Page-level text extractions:
========================================
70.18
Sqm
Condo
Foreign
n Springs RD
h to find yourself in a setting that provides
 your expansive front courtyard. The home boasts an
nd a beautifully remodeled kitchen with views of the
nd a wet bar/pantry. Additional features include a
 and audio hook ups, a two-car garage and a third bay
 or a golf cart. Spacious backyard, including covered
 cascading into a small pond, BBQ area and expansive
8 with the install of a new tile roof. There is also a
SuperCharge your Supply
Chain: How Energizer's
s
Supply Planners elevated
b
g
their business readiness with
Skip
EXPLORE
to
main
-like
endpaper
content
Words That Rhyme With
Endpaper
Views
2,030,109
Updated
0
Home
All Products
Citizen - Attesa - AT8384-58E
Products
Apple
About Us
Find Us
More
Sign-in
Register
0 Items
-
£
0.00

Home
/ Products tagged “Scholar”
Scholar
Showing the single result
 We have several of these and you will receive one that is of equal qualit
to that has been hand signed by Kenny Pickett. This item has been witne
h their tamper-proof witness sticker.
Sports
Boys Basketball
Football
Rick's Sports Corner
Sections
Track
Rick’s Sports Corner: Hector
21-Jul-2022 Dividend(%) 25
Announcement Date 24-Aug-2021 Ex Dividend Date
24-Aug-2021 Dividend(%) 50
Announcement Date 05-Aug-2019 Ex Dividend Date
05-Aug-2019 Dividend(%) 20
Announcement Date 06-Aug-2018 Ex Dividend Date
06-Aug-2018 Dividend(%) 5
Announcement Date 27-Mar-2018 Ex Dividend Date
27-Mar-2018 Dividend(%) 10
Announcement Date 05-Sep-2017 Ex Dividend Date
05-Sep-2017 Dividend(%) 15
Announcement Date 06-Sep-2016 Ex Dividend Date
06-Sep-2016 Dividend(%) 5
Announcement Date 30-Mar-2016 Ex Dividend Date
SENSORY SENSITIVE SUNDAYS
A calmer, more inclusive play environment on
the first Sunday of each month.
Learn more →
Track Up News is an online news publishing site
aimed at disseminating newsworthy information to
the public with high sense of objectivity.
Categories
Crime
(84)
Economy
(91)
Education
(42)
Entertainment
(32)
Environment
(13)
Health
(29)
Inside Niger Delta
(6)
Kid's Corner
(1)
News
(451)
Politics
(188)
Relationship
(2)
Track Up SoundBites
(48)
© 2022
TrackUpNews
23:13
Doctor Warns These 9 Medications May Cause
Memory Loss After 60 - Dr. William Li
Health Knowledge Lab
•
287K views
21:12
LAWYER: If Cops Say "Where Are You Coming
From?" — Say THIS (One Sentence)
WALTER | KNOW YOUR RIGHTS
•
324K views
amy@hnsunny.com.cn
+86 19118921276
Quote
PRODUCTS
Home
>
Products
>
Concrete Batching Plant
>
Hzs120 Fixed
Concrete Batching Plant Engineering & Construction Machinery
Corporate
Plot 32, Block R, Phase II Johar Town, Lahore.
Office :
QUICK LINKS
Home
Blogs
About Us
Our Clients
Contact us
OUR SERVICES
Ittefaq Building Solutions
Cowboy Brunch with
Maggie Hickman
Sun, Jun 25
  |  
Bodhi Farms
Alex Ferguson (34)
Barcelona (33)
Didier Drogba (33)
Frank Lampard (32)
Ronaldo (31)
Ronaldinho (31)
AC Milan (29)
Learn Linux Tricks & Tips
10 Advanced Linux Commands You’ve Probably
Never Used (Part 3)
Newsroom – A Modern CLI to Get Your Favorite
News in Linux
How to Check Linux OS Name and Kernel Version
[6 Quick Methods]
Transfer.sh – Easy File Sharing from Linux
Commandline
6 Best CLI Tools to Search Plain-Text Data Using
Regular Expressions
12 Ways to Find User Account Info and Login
========================================
:: WORK INSTRUCTIONS ::
Would it be possible to reproduce all the entries exactly as they appear above?

:: TASK OUTPUT ::
70.18
Sqm
Condo
Foreign
n Springs RD
h to find yourself in a setting that provides
 your expansive front courtyard. The home boasts an
nd a beautifully remodeled kitchen with views of the
nd a wet bar/pantry. Additional features include a
 and audio hook ups, a two-car garage and a third bay
 or a golf cart. Spacious backyard, including covered
 cascading into a small pond, BBQ area and expansive
8 with the install of a new tile roof. There is also a
SuperCharge your Supply
Chain: How Energizer's
s
Supply Planners elevated
b
g
their business readiness with
Skip
EXPLORE
to
main
-like
endpaper
content
Words That Rhyme With
Endpaper
Views
2,030,109
Updated
0
Home
All Products
Citizen - Attesa - AT8384-58E
Products
Apple
About Us
Find Us
More
Sign-in
Register
0 Items
-
£
0.00

Home
/ Products tagged “Scholar”
Scholar
Showing the single result
 We have several of these and you will receive one that is of equal qualit
to that has been hand signed by Kenny Pickett. This item has been witne
h their tamper-proof witness sticker.
Sports
Boys Basketball
Football
Rick's Sports Corner
Sections
Track
Rick’s Sports Corner: Hector
21-Jul-2022 Dividend(%) 25
Announcement Date 24-Aug-2021 Ex Dividend Date
24-Aug-2021 Dividend(%) 50
Announcement Date 05-Aug-2019 Ex Dividend Date
05-Aug-2019 Dividend(%) 20
Announcement Date 06-Aug-2018 Ex Dividend Date
06-Aug-2018 Dividend(%) 5
Announcement Date 27-Mar-2018 Ex Dividend Date
27-Mar-2018 Dividend(%) 10
Announcement Date 05-Sep-2017 Ex Dividend Date
05-Sep-2017 Dividend(%) 15
Announcement Date 06-Sep-2016 Ex Dividend Date
06-Sep-2016 Dividend(%) 5
Announcement Date 30-Mar-2016 Ex Dividend Date
SENSORY SENSITIVE SUNDAYS
A calmer, more inclusive play environment on
the first Sunday of each month.
Learn more →
Track Up News is an online news publishing site
aimed at disseminating newsworthy information to
the public with high sense of objectivity.
Categories
Crime
(84)
Economy
(91)
Education
(42)
Entertainment
(32)
Environment
(13)
Health
(29)
Inside Niger Delta
(6)
Kid's Corner
(1)
News
(451)
Politics
(188)
Relationship
(2)
Track Up SoundBites
(48)
© 2022
TrackUpNews
23:13
Doctor Warns These 9 Medications May Cause
Memory Loss After 60 - Dr. William Li
Health Knowledge Lab
•
287K views
21:12
LAWYER: If Cops Say "Where Are You Coming
From?" — Say THIS (One Sentence)
WALTER | KNOW YOUR RIGHTS
•
324K views
amy@hnsunny.com.cn
+86 19118921276
Quote
PRODUCTS
Home
>
Products
>
Concrete Batching Plant
>
Hzs120 Fixed
Concrete Batching Plant Engineering & Construction Machinery
Corporate
Plot 32, Block R, Phase II Johar Town, Lahore.
Office :
QUICK LINKS
Home
Blogs
About Us
Our Clients
Contact us
OUR SERVICES
Ittefaq Building Solutions
Cowboy Brunch with
Maggie Hickman
Sun, Jun 25
  |  
Bodhi Farms
Alex Ferguson (34)
Barcelona (33)
Didier Drogba (33)
Frank Lampard (32)
Ronaldo (31)
Ronaldinho (31)
AC Milan (29)
Learn Linux Tricks & Tips
10 Advanced Linux Commands You’ve Probably
Never Used (Part 3)
Newsroom – A Modern CLI to Get Your Favorite
News in Linux
How to Check Linux OS Name and Kernel Version
[6 Quick Methods]
Transfer.sh – Easy File Sharing from Linux
Commandline
6 Best CLI Tools to Search Plain-Text Data Using
Regular Expressions
12 Ways to Find User Account Info and Login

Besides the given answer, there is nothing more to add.